◆ AIM OF THE TASK: In the data below, find each line carrying the string "villages" and copy it out.

(Collection entries)
┌────────
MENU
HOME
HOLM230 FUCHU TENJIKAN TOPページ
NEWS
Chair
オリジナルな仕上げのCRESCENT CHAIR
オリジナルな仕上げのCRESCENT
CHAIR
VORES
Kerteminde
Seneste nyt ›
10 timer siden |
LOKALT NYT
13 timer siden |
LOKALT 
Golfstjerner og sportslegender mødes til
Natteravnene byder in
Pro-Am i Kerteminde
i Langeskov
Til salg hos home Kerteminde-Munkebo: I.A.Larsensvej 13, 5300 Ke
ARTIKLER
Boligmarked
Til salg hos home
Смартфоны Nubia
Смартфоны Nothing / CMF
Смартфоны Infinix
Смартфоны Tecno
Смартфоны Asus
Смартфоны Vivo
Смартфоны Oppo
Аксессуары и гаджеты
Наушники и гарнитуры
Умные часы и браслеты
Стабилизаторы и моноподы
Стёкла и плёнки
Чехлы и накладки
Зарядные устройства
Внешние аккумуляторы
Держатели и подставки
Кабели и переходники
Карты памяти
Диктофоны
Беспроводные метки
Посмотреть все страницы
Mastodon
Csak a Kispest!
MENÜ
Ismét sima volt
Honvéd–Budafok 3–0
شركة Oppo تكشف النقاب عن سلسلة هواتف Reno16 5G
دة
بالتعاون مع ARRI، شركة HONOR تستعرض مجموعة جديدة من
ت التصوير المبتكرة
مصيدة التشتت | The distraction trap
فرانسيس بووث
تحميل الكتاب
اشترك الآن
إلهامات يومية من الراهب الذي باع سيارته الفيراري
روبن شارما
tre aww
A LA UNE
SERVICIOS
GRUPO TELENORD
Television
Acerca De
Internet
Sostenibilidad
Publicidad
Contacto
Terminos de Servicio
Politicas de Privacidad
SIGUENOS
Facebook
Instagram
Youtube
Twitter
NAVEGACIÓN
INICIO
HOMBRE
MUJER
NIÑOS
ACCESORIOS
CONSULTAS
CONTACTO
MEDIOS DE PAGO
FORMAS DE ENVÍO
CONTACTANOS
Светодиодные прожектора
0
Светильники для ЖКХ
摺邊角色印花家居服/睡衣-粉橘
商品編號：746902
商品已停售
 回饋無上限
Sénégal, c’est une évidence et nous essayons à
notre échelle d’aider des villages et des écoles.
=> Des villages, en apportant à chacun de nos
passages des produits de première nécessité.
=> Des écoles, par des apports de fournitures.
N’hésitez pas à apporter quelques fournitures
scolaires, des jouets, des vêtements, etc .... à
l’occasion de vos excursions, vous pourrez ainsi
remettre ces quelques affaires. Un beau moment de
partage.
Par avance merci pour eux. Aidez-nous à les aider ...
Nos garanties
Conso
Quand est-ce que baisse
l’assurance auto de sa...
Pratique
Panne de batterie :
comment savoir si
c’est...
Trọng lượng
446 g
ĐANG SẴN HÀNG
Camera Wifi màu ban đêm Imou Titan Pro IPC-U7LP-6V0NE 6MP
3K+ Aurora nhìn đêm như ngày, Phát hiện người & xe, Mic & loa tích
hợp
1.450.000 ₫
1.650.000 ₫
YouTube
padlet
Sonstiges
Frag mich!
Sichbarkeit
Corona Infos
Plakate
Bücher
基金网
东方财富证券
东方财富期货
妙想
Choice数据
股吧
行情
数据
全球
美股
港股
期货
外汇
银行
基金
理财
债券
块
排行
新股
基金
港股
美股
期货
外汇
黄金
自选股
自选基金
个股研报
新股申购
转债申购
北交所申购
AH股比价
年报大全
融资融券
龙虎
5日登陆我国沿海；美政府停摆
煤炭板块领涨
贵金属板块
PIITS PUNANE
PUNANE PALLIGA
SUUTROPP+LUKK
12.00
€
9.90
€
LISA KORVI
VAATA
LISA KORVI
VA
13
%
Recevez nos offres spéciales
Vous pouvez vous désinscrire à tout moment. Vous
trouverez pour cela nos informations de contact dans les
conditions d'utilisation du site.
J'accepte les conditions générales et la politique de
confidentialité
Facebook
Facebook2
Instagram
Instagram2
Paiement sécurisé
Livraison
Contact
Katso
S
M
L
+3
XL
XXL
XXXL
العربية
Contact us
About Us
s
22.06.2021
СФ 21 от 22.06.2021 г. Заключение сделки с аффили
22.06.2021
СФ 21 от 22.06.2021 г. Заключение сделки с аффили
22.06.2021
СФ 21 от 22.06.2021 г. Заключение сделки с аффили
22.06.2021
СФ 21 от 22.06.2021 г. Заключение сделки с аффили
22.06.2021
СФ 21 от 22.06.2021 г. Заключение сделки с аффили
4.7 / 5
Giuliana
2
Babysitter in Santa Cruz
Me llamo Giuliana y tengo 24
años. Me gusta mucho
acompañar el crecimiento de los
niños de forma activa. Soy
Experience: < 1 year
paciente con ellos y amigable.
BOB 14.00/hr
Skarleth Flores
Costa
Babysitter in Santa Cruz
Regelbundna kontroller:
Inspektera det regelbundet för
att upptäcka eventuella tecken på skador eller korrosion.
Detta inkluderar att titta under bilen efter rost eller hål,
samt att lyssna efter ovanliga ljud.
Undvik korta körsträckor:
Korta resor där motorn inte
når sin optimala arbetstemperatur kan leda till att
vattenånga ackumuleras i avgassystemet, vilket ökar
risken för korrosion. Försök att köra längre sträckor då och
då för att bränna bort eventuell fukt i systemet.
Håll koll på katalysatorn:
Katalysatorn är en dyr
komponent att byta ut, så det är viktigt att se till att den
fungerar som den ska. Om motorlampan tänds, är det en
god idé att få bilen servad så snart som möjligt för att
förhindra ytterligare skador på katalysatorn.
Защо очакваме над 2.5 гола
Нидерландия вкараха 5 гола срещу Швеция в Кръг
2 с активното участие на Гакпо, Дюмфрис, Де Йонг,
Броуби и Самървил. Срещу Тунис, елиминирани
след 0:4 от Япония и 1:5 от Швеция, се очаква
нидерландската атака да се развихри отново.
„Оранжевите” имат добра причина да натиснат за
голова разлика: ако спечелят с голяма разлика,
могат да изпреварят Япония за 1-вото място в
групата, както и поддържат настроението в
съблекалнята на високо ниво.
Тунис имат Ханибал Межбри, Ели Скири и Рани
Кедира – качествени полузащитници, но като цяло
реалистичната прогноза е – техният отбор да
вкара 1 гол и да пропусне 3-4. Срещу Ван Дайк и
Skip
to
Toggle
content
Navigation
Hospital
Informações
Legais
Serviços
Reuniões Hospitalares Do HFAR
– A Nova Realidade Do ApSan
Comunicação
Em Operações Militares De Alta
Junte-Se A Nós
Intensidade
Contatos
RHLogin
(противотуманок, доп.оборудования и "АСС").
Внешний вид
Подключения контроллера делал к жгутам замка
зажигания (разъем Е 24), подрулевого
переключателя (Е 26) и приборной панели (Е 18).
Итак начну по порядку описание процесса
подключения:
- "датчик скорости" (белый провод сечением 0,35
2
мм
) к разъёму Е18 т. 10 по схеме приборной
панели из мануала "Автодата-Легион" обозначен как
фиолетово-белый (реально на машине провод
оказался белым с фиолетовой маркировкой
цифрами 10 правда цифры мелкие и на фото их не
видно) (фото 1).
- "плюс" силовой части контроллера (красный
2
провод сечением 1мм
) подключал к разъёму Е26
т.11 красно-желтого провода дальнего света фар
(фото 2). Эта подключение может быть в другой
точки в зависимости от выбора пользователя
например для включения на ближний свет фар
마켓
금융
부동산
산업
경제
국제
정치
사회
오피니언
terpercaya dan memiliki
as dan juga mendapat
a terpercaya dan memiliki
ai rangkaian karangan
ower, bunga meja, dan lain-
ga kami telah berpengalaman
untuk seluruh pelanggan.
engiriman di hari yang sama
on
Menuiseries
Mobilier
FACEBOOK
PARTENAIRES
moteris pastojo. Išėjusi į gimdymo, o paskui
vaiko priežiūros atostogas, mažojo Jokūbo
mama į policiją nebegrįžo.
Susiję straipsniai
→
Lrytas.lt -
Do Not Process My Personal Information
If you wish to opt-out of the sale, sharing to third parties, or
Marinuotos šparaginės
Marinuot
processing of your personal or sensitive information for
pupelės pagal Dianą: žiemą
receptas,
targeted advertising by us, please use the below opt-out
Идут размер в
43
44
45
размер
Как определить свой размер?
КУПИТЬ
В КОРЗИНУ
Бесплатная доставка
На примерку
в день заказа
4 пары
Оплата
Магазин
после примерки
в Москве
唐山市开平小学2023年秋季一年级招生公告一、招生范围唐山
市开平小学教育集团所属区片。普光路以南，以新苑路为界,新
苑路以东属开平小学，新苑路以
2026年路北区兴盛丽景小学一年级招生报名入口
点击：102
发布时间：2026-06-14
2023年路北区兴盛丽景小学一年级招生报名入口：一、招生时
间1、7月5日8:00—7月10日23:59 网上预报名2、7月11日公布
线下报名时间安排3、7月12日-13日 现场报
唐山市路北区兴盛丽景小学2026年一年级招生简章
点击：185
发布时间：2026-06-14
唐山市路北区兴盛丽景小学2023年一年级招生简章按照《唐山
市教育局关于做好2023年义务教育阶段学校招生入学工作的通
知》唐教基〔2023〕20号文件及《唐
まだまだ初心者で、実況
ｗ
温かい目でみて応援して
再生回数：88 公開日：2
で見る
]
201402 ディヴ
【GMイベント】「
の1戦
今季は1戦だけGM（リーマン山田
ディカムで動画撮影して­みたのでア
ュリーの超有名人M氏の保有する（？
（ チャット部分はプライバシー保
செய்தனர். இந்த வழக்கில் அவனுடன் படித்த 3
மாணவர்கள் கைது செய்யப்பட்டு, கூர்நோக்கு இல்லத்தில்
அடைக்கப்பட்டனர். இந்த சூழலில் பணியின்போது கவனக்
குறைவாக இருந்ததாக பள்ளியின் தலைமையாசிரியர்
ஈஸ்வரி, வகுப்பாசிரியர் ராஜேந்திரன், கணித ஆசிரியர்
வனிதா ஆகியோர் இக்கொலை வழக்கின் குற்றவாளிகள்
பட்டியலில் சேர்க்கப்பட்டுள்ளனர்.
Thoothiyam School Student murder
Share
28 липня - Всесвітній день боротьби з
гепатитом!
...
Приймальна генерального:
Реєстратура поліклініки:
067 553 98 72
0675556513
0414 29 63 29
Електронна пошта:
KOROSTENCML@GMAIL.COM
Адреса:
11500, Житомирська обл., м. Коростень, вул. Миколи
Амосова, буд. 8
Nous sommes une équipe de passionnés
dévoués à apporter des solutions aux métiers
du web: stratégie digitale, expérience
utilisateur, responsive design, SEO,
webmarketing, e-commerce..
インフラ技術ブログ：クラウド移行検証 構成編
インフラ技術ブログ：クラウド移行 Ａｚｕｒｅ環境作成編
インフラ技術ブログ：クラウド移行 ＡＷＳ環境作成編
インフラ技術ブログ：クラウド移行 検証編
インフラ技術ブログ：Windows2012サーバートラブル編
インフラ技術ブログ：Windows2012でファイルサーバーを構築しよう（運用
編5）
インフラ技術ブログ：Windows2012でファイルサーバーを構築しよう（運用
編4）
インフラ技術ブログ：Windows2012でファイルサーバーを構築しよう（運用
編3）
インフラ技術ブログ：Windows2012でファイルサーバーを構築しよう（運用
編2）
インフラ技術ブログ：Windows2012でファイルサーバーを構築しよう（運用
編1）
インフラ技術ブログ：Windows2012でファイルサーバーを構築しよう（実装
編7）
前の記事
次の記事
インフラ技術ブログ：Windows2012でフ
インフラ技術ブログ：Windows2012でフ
└────────
◆ ANSWER BOX:
notre échelle d’aider des villages et des écoles.
=> Des villages, en apportant à chacun de nos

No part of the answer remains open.